HaGashash’s endorsement was countered on the Right by actor-comedian Sefi Rivlin, himself the son of a celebrated Jerusalem family, who came out swinging with interviews with Beitar Jerusalem team members. Rivlin also criticized Shimon Peres in a brief dialogue with a photograph of Peres.

Rivlin: Shimon Peres, do you want the residents of Petah Tikva to start preparing their bomb shelters?
Photo/Peres: Yes… and no.
Rivlin: And is that your final answer?
Photo/Peres: Yes… and no. 

“Yes… and no” caught on and became part of the popular vernacular for a time.

In addition to new and rehashed memes, the 1984 elections included a few other significant events that continue to affect us to this day.

The stalemated 1984 elections resulted in the formation of the National Unity Government under rotating prime ministers Shimon Peres and Yitzhak Shamir.

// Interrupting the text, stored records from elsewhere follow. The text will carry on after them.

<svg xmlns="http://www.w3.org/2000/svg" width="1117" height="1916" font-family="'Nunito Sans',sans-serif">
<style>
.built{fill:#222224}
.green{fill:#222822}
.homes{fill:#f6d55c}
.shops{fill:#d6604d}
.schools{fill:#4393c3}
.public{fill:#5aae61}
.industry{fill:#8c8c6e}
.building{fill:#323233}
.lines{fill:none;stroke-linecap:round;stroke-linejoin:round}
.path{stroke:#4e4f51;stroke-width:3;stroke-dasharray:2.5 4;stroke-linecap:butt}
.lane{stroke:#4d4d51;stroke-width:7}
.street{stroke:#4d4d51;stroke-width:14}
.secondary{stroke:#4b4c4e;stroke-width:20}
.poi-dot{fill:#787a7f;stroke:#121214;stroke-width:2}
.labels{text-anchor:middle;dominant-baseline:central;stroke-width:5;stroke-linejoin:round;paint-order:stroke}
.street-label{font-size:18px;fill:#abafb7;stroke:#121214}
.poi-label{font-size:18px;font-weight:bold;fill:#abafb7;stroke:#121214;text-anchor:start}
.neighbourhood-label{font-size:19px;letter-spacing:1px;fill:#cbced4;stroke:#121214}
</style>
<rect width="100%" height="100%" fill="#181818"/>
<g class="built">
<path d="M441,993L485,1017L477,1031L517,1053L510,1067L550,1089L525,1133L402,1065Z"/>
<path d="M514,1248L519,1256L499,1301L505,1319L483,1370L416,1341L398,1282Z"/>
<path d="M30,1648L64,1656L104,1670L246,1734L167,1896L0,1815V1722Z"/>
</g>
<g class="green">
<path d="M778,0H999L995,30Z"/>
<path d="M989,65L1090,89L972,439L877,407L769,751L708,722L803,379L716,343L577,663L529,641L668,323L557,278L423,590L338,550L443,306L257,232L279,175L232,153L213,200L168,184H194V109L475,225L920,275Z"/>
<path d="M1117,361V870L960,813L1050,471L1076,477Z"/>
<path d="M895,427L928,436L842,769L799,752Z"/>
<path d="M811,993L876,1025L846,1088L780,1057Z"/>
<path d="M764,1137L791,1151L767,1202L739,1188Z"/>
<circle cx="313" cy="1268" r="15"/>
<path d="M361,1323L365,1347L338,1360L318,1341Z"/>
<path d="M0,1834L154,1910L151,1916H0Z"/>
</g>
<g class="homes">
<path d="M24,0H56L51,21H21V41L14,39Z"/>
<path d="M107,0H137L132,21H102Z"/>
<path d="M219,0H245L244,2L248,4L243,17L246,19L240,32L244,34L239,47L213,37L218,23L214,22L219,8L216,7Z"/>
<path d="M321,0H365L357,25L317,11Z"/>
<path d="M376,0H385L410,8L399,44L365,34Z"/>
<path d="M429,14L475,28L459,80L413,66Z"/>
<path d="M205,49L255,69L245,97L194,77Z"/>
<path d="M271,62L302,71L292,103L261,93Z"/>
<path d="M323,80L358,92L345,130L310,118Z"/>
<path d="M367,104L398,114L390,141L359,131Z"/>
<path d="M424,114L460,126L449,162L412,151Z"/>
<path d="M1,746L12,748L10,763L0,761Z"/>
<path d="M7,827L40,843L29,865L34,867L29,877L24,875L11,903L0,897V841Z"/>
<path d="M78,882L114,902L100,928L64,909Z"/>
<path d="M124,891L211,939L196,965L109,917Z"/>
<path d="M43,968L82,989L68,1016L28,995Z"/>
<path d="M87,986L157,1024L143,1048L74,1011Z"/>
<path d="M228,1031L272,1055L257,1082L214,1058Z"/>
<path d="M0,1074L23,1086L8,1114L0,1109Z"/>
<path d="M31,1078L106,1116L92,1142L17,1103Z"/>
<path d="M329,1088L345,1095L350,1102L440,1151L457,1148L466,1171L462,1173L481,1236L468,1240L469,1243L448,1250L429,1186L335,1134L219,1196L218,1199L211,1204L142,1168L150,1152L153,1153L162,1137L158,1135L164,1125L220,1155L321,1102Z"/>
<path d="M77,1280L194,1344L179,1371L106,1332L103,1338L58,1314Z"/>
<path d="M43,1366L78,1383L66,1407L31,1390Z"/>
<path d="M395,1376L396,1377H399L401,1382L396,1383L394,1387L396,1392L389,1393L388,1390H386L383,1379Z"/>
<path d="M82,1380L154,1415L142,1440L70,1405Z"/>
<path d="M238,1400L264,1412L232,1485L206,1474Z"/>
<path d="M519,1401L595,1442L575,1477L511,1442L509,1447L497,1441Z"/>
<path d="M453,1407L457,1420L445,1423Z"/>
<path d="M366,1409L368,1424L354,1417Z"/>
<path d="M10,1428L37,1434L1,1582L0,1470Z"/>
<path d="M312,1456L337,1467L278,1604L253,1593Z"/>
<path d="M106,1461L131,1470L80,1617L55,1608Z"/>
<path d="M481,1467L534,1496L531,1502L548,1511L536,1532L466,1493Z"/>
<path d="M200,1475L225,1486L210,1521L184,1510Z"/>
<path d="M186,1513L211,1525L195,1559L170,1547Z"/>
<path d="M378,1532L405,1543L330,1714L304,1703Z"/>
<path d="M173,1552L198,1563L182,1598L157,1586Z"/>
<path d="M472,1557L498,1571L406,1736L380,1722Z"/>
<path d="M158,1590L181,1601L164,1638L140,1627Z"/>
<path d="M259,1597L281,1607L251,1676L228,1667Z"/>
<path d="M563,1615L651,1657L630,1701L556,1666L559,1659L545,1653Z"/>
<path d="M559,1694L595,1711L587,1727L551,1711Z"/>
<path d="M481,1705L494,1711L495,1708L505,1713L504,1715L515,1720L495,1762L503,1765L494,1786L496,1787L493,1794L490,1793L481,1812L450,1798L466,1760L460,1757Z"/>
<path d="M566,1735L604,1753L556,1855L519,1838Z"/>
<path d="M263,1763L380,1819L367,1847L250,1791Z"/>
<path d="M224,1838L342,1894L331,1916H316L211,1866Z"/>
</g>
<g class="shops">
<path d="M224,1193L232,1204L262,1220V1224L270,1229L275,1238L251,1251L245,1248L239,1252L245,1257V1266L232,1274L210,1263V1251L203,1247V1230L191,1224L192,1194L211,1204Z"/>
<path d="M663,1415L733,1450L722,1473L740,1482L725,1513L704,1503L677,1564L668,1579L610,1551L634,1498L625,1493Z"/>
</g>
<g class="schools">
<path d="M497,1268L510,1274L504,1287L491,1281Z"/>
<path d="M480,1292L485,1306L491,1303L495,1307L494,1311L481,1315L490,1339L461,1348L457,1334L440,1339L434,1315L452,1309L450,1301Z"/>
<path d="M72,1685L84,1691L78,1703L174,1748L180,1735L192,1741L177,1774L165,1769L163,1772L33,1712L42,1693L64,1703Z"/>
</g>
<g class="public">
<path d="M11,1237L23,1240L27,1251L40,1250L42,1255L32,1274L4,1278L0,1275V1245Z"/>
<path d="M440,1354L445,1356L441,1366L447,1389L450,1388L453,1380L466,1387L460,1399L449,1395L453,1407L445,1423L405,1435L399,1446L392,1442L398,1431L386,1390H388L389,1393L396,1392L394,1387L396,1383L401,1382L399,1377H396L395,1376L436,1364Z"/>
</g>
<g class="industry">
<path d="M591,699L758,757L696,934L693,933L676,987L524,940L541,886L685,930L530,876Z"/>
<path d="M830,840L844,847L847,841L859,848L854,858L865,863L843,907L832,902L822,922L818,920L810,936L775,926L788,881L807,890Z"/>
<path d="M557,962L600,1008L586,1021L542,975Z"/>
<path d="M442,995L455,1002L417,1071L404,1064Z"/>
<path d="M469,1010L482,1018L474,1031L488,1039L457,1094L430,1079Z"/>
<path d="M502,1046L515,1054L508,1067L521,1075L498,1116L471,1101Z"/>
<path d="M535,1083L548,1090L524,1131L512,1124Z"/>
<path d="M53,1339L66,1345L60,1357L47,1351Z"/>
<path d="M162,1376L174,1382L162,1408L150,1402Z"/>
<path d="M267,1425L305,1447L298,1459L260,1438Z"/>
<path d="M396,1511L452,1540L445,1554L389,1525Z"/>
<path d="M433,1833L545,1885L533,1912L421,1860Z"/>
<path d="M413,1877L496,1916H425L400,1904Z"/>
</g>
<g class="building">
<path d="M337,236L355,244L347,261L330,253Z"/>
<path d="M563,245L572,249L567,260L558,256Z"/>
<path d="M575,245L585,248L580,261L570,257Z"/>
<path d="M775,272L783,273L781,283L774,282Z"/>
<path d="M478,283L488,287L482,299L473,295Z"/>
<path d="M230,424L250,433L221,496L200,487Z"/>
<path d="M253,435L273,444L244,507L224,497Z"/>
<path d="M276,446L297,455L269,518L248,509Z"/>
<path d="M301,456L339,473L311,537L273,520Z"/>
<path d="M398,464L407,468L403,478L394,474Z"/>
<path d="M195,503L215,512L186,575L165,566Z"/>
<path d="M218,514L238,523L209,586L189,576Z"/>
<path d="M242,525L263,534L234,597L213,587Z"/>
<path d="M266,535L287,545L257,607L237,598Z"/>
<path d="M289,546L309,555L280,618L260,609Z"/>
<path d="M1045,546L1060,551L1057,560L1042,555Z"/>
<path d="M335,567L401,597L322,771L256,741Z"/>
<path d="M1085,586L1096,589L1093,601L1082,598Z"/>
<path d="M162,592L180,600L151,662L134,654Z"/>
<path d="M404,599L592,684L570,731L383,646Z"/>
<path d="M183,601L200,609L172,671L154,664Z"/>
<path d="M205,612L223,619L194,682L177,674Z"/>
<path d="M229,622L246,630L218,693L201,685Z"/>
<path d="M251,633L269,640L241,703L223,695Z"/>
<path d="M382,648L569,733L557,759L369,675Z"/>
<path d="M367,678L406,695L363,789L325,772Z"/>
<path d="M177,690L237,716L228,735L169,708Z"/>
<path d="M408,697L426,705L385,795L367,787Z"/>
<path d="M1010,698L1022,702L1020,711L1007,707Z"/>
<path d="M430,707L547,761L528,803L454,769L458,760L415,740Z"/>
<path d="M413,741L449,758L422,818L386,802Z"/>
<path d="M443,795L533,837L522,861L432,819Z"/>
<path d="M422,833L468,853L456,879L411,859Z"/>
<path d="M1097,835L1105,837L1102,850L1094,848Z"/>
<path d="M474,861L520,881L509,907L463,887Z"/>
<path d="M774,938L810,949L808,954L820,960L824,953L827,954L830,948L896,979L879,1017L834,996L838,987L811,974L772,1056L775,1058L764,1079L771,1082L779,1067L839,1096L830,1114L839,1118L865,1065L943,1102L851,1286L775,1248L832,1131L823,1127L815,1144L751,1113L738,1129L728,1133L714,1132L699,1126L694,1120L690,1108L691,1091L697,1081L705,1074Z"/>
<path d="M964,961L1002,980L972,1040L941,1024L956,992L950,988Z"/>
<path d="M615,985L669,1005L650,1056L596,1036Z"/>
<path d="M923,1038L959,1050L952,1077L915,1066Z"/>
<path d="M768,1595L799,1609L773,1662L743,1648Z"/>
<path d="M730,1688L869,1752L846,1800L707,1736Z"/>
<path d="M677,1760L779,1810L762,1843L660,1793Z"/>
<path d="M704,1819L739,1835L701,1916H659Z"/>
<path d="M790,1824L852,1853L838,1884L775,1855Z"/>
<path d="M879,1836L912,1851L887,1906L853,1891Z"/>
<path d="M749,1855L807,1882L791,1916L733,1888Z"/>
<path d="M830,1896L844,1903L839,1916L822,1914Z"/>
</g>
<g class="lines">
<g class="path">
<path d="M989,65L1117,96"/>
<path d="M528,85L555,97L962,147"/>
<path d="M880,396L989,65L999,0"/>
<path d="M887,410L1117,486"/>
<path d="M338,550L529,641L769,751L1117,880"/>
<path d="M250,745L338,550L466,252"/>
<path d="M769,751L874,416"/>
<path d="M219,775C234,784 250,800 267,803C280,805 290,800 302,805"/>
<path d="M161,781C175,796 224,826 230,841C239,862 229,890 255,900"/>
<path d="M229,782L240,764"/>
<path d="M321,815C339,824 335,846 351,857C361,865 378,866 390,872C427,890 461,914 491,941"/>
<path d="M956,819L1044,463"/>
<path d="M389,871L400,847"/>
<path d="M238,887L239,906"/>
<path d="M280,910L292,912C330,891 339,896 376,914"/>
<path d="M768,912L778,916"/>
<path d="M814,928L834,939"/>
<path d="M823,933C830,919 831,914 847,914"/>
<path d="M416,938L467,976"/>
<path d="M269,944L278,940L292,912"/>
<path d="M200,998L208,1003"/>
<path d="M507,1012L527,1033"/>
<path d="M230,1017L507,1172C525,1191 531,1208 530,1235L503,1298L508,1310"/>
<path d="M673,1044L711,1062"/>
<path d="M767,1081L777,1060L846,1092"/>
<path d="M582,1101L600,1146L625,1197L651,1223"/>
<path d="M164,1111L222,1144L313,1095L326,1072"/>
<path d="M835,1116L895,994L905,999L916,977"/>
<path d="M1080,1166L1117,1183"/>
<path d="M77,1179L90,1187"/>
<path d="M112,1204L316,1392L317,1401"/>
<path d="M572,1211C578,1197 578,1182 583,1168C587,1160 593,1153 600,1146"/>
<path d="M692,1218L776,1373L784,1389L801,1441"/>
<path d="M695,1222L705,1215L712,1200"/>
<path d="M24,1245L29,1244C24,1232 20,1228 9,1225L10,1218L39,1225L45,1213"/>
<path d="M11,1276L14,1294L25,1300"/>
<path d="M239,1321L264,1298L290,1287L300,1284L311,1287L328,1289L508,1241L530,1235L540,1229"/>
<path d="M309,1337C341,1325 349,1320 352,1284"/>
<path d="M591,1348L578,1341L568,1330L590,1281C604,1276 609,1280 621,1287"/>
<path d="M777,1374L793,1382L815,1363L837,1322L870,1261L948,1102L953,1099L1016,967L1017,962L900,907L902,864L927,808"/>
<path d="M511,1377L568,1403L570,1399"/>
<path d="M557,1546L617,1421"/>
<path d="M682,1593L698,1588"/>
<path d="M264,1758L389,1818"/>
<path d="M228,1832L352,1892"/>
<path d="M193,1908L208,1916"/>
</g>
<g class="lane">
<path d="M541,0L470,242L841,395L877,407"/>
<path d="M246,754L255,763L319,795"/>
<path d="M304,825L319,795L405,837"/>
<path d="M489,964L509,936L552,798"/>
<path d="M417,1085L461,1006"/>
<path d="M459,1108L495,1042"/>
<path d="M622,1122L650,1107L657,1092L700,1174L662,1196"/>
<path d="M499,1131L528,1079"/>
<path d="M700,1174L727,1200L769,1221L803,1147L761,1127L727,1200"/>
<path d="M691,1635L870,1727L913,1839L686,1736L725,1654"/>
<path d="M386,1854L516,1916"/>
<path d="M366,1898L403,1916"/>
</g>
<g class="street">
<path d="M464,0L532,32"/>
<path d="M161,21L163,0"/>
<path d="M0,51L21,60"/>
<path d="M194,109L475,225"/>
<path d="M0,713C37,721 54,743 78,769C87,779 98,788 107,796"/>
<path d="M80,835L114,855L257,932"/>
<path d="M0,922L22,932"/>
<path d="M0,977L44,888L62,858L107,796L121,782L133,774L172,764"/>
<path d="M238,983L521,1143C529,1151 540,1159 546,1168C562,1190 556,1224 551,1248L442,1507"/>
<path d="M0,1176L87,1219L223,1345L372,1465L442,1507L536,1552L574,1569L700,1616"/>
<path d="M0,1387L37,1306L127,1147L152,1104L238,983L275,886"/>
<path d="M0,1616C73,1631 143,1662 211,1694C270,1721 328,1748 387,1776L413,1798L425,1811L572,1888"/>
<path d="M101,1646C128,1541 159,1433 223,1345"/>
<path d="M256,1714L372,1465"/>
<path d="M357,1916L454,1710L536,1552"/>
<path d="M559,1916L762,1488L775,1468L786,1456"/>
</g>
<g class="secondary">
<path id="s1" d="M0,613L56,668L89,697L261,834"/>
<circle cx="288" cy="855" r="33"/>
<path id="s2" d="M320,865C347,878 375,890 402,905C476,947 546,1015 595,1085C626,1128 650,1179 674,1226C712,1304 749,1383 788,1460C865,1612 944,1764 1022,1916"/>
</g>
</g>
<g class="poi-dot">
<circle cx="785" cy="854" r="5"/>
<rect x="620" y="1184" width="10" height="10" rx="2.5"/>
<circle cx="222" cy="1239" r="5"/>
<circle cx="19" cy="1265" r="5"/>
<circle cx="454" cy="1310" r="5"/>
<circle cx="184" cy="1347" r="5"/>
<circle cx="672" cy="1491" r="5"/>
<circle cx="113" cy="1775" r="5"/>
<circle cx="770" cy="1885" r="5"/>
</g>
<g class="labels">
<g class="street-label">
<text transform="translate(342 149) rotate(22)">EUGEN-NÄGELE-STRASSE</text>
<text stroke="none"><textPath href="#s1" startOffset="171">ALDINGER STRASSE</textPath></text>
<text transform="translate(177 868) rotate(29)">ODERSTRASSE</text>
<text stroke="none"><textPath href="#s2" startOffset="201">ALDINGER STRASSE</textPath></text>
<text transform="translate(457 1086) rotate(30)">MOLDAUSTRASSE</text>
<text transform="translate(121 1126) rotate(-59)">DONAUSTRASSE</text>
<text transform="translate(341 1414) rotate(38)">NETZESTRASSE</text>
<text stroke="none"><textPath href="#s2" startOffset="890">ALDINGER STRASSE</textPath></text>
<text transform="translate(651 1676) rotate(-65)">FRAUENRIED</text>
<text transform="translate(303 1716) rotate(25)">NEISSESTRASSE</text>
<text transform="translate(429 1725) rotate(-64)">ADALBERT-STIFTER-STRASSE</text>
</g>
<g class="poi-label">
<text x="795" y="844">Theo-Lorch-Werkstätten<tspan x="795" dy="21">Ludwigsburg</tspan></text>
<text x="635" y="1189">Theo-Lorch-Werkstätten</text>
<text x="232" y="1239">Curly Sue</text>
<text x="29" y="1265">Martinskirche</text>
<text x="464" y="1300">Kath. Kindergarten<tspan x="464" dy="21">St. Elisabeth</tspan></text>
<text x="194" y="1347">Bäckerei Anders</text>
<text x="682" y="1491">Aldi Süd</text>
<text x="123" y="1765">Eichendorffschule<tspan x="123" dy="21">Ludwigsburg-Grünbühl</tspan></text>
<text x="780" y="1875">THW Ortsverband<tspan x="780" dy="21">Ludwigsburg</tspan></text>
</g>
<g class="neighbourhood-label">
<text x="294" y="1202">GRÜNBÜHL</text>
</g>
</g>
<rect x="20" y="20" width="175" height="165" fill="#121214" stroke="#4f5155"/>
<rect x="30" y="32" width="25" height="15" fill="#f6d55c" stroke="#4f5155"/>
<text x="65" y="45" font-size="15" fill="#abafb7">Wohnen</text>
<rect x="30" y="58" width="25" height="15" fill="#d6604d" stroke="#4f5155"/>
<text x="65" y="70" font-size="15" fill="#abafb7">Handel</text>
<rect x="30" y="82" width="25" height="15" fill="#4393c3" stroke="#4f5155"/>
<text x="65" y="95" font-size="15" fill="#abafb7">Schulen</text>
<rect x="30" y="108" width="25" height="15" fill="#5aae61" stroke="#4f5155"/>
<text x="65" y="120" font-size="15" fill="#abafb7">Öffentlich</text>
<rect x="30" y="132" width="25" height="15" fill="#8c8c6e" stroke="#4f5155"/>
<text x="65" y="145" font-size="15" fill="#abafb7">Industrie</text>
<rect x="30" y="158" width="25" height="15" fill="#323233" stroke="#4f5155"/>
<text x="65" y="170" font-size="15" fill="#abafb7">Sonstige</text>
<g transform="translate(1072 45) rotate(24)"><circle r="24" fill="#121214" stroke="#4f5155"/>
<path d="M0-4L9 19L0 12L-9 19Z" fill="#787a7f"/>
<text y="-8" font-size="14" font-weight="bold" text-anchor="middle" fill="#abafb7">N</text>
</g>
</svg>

Credit: Yedioth Ahronoth archive

 

That was the year that Shas, the Haredi Sephardic party, was first elected to the Knesset. The 11th Knesset also contained two controversial parties: far-right Kach, led by Meir Kahane, and the far-left Arab-Jewish Progressive List for Peace (PLFP).

Kahane’s entry into the Knesset, after three unsuccessful tries, led to amendment 7A to the Basic Law: The Knesset (1958), as follows: “A candidates’ list shall not participate in elections to the Knesset, and a person shall not be a candidate for election to the Knesset, if the objects or actions of the list or the actions of the person, expressly or by implication, include one of the following: 1. negation of the existence of the State of Israel as a Jewish and democratic state; 2. incitement to racism; 3. support of armed struggle, by a hostile state or a terrorist organization, against the State of Israel.”

On this basis, Kach was banned by the Central Elections Committee for being “racist” and “anti-democratic” and disqualified from running in the 1988 elections. The Central Elections Committee also initially banned the PLFP from running in 1988 but the decision was overturned by the Supreme Court.

Under Shimon Peres’s guidance, first as prime minister and then as minister of finance and deputy prime minister under Shamir, the 11th Knesset tackled hyper-inflation with a series of economic reforms that laid the foundations for the conditions enjoyed by the Startup Nation today.

All of this was in the future for the town of Tira and the Assayag family during the 1984 election campaign. As the episode reveals, neither of the major parties scored a win. Why? Because of the true nature of politics and how things really work.